Mainstream media in every era ultimately serves centers of power and capital. This reality makes publishing and communication mediums a perpetual battlefield.
Noisy yet Free: The Internet Before the Algorithmic Invasion
During the pre-Internet era we relied on banned books and underground media to critique contemporary issues. These included publications from Taiwan during martial law or politically charged newspaper literary supplements that used historical allegory to convey truth. We saw a booming digital landscape of online media and bulletin board systems in the late 1990s and early 2000s. These platforms reported truths from a civic perspective and provided alternative analyses to counter biased mainstream narratives.
But what about today? Modern online media and independent blogs have been pushed to the brink of extinction by all encompassing social media platforms and SuperApps. Artificial Intelligence chatbots and search engines further reinforce zero click search behaviors through automated content summaries. This completely monopolizes and homogenizes the information users receive.
The End of Social: Web Platforms are Dead but Sales Machines Live Forever
Consider the ratio of advertisements and recommended influencer pages in your daily newsfeed compared to actual posts from your friends.
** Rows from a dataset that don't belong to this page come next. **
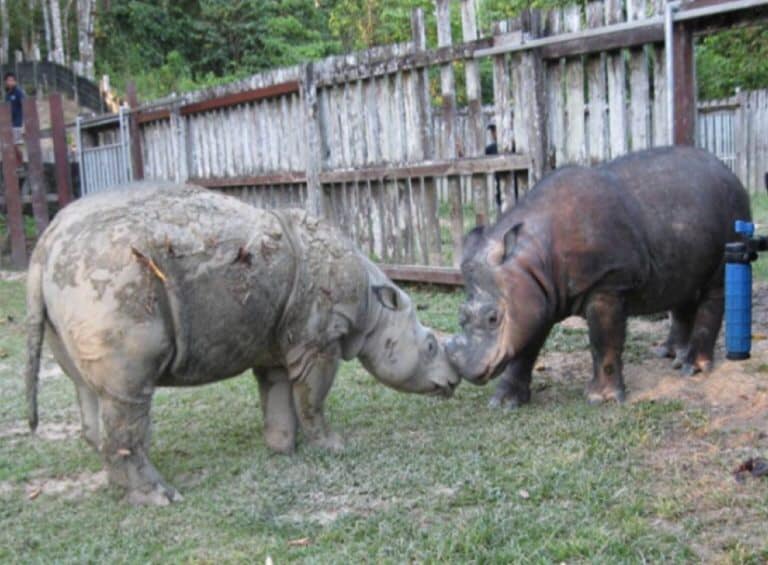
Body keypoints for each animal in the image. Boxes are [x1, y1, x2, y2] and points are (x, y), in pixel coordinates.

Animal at [26, 182, 459, 505]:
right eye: (431, 346)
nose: (454, 381)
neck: (374, 306)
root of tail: (44, 245)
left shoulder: (277, 340)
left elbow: (279, 393)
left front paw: (283, 450)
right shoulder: (318, 340)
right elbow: (313, 398)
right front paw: (334, 446)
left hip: (77, 281)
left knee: (90, 388)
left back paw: (122, 488)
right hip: (112, 278)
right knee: (129, 392)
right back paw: (162, 497)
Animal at [446, 146, 750, 407]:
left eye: (493, 318)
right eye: (460, 317)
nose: (470, 372)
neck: (532, 255)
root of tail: (729, 171)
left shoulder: (608, 281)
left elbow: (604, 340)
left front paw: (601, 399)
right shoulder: (533, 291)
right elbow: (524, 345)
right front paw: (503, 403)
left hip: (732, 209)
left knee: (717, 282)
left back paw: (693, 368)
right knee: (682, 282)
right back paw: (671, 355)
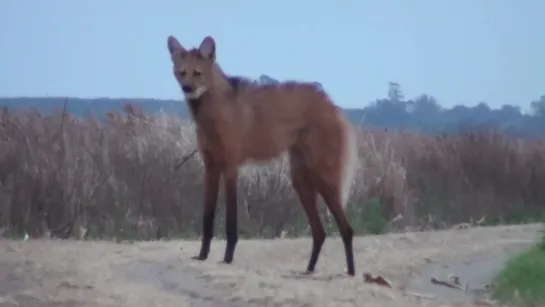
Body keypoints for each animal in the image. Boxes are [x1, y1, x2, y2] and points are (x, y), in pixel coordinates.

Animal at [166, 35, 362, 276]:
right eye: (182, 72)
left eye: (197, 73)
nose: (187, 88)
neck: (212, 111)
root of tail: (331, 104)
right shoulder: (211, 167)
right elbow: (208, 216)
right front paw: (203, 255)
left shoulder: (230, 166)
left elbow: (231, 220)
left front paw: (228, 258)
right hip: (301, 180)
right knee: (320, 232)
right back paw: (309, 270)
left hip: (322, 178)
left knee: (347, 229)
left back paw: (350, 273)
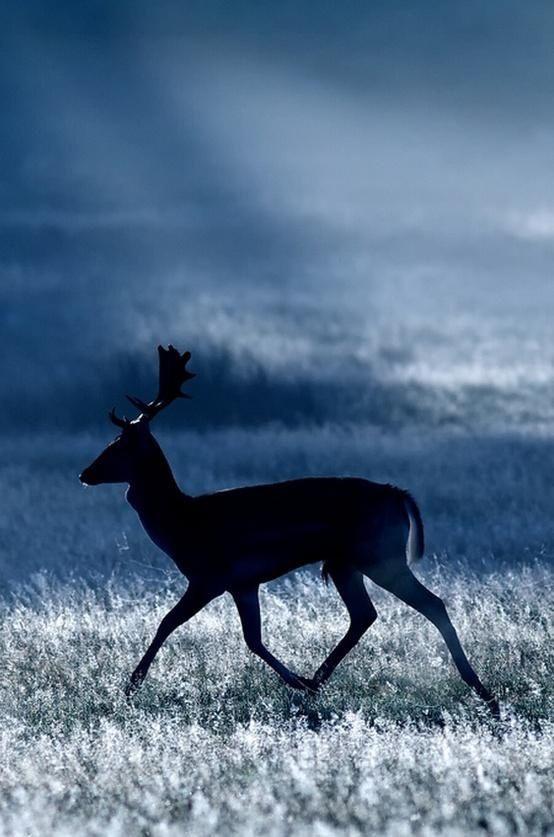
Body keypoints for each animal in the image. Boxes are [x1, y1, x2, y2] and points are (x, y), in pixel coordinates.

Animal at [80, 342, 498, 716]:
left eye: (118, 445)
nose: (85, 473)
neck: (181, 523)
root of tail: (400, 495)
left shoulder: (209, 576)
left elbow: (168, 622)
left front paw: (131, 685)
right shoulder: (243, 582)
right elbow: (253, 639)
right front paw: (296, 682)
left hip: (380, 554)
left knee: (431, 603)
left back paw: (480, 688)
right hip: (346, 563)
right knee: (364, 615)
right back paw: (316, 681)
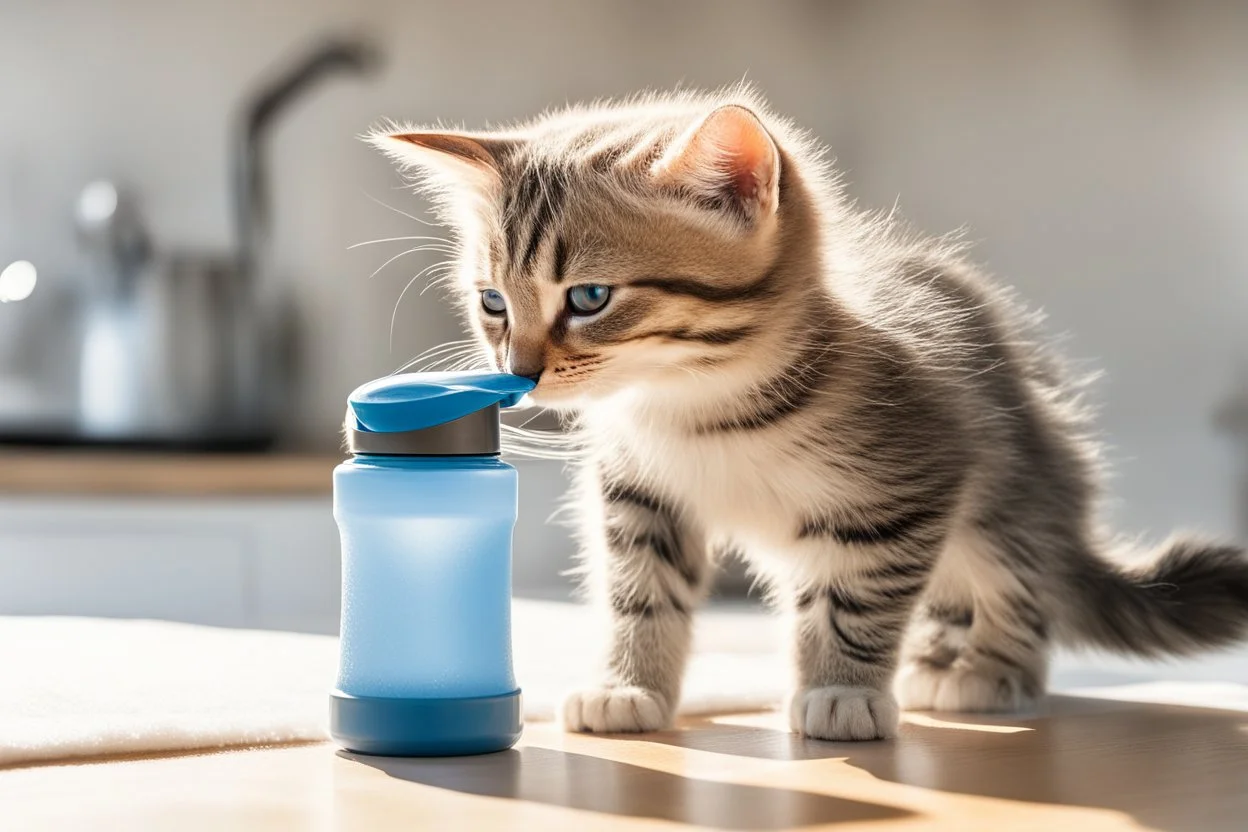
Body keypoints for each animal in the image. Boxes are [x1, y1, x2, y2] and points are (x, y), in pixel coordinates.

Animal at [369, 87, 1248, 738]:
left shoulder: (911, 479)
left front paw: (842, 692)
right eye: (492, 303)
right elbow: (641, 593)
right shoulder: (638, 495)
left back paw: (989, 672)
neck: (694, 402)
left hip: (1009, 491)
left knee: (1016, 583)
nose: (515, 372)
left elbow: (855, 602)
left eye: (589, 298)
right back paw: (936, 657)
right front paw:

Today's social media no longer prioritizes interaction among acquaintances. It is a blatant promotional platform.
Why is social media no longer an effective platform for spreading progressive ideas or driving reform? The answer is that nearly all these platforms are now just advertising engines. Social media algorithms reward posts that are brief and controversial or directly related to aggressively promoted products. This is why you mostly see content designed to provoke angry reactions or induce online shopping. Alternatively you see superficial motivational quotes designed to placate you and discourage advocacy for marginalized groups.
The extreme commercialization and absolute monopoly of communication mediums have strangled contemporary social movements. This corporate dominance actively kills civic discussion and public participation.
Social media platforms maximize their commercial interests by locking users into a single closed ecosystem through manipulative interfaces and news feeds while penalizing any attempts to provide outbound hyperlinks to external Websites. This drastically reduces the likelihood of users encountering diverse perspectives outside the platform. As Iran's Blogfather Derakhshan summarized the hyperlink was a form of dialogue between authors that has become exceedingly difficult to maintain as these links vanish. An Internet without hyperlinks is fundamentally no longer the Internet. It is merely a relentless sales machine. Links once turned the Web into a public square while algorithms have downgraded it into a consumer market.
Note: This is the English translation of my article published on Malaysian Chinese News Portal Oriental Daily. The translation was by Google Gemini.